Consignes:
1. Répondez aux questions suivantes sur l'extrait consacré à l'écriture par l'IA :
(a) Selon Sophie Vignoles, de quels types de documents proviennent beaucoup des textes que lit l'IA ?
(b) Quelles fonctions exerce Emeric Pagès ?
(c) À quoi Emeric Pagès compare-t-il le robot conversationnel ?
2. Reprenez l'extrait consacré à l'écriture par l'IA à la suite de sa dernière phrase, dans le même style.

Extrait retenu:
L’IA n’invente rien, elle puise dans des quantités colossales de documents, souvent universitaires ou officiels. Forcément, le résultat manque de naturel : « Elle se forme en lisant des montagnes de textes, et beaucoup viennent de documents officiels, d’encyclopédies ou de supports pédagogiques, c’est-à-dire des écrits où la ponctuation est irréprochable », explique Sophie Vignoles. C’est donc peu étonnant de voir l’IA imiter ce style très académique à force d’être plongée dedans.
Donner de sa propre matière
La ponctuation n’est pas le seul révélateur de l’IA. Au-delà de l’aspect purement formel, le contenu des textes qu’elle génère est lui aussi très plat. Alors si vous tenez à lui faire rédiger une candidature qui a de la substance, il faut la nourrir d’informations. Pour Emeric Pagès, consultant en stratégie digitale et formateur aux outils IA, « le robot conversationnel est comme un assistant : plus je vais lui donner d’éléments en amont, plus il sera capable de rédiger quelque chose de profond, avec du relief. »

Données fournies:

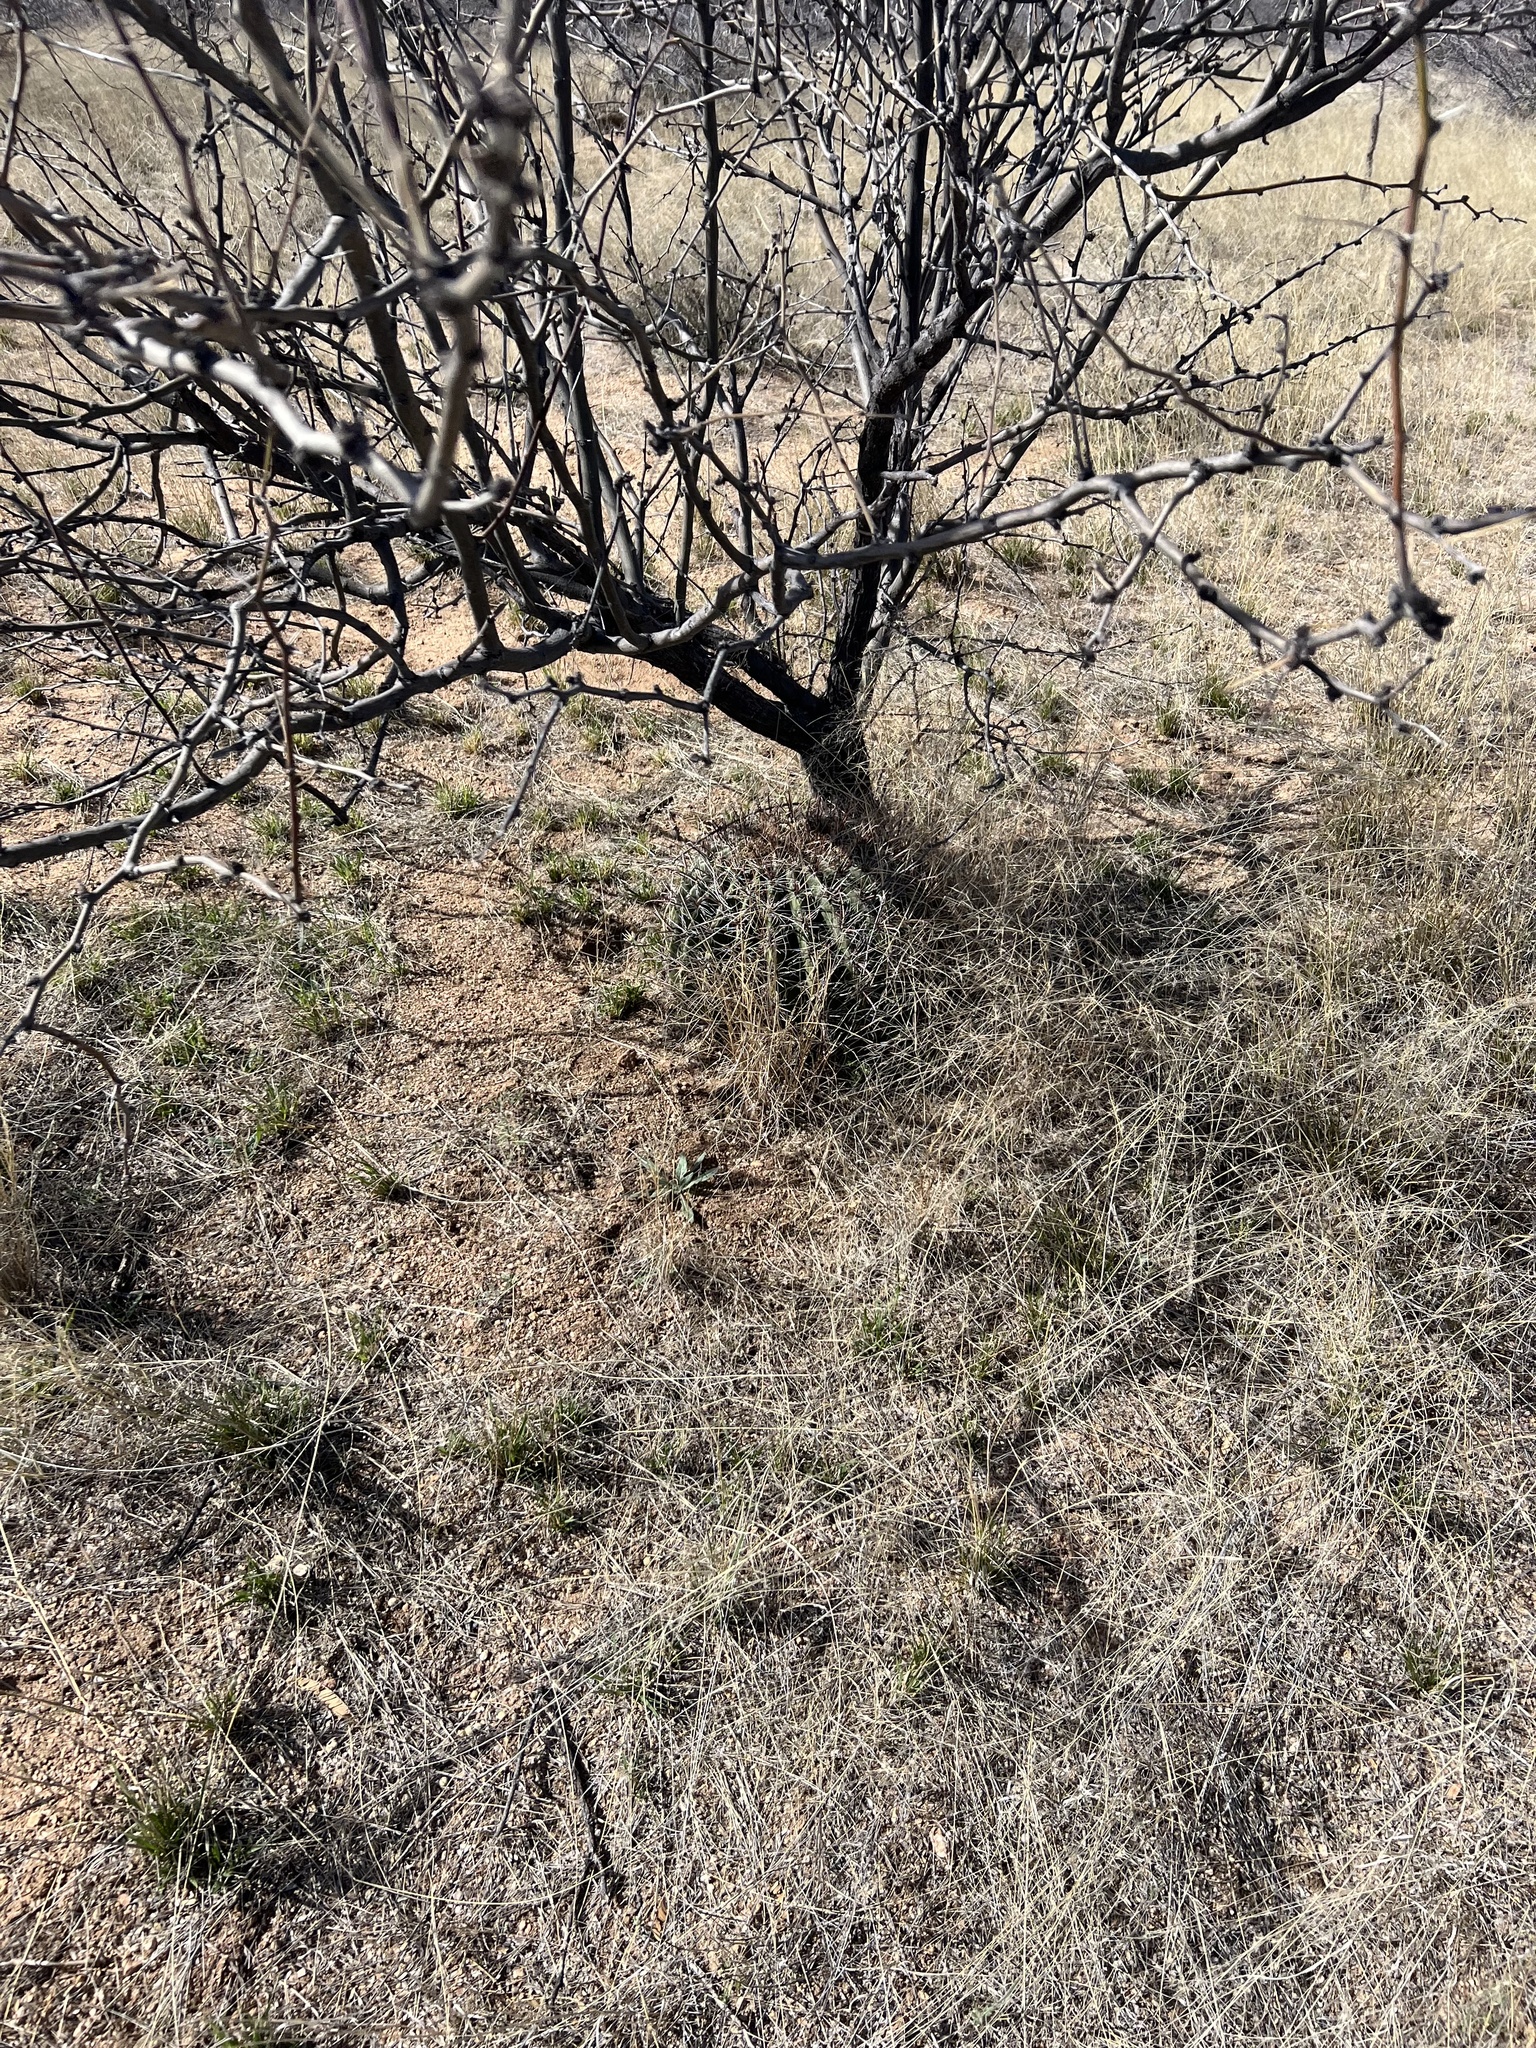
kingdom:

Réponses:
1.
(a) De documents officiels, d'encyclopédies et de supports pédagogiques.
(b) Il est consultant en stratégie digitale et formateur aux outils IA.
(c) À un assistant.

2.
Comprendre : briefez-le comme vous le feriez avec un collègue. « Si je lui dis juste »rédige une lettre de motivation pour un poste de chef de projet”, ça n’a aucun intérêt », indique Emeric Pagès. « Mais si je lui parle de mes compétences, de mon vécu, l’IA peut produire quelque chose de plus humanisé », poursuit-il. Si selon le formateur, l’usage de l’intelligence artificielle dans l’environnement professionnel est « de plus en plus décomplexé », pour l’heure, les recruteurs font la moue. Les concernant, il vaut peut-être mieux leur servir une virgule de travers qu’un texte trop lisse.